ANGEL: No weapons, no friends, no hope. Take that away and what’s left?

BUFFY: Me.

(Buffy the Vampire Slayer, “Becoming: Part 2”)

It’s almost like being in a movie. It’s too fucked up to be real, so it must be a story, fantasy, or maybe just a joke. Like when I was a kid and we used to act out episodes of Sailor Moon during recess, except now it’s all the TV dramas I watch religiously, and we act all the time. I’ve always wanted to be a writer—sometimes I tell myself this is just research.

I have hours, days, months, years worth of stories. I can go for shock value, talk about the times he raped me, talk about when he hit me, talk about things broken against walls, about bruises in my neck, about all the bathrooms I locked myself into so he wouldn’t touch me. I could look through old boxes to jog my memory, I could say his name, I could write a book.
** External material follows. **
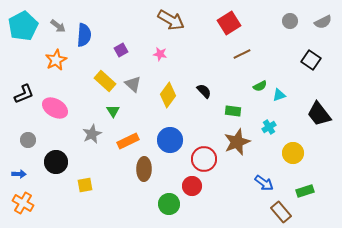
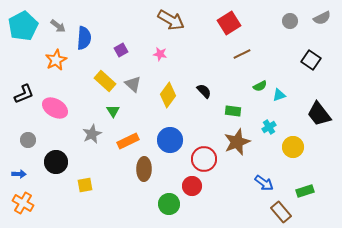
gray semicircle at (323, 22): moved 1 px left, 4 px up
blue semicircle at (84, 35): moved 3 px down
yellow circle at (293, 153): moved 6 px up
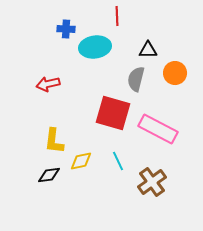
“Write what you know,” they said. What they didn’t say was the cost of it, what they didn’t say was that sometimes, four years later, you’re lucky if you only remember about half of it. What they didn’t say was that you’d keep trying to write what you know, but writing what you don’t know is a lot easier.

It’s not a movie, not a story, not an overreaching character arc in my favorite TV show. There’s no redemption at the end, there’s no saving, there’s no healing.
What’s left is this: my pulse quickening when I cross certain streets, my journals pushed to the back of the closet, four years of time, and distance; me, moving on.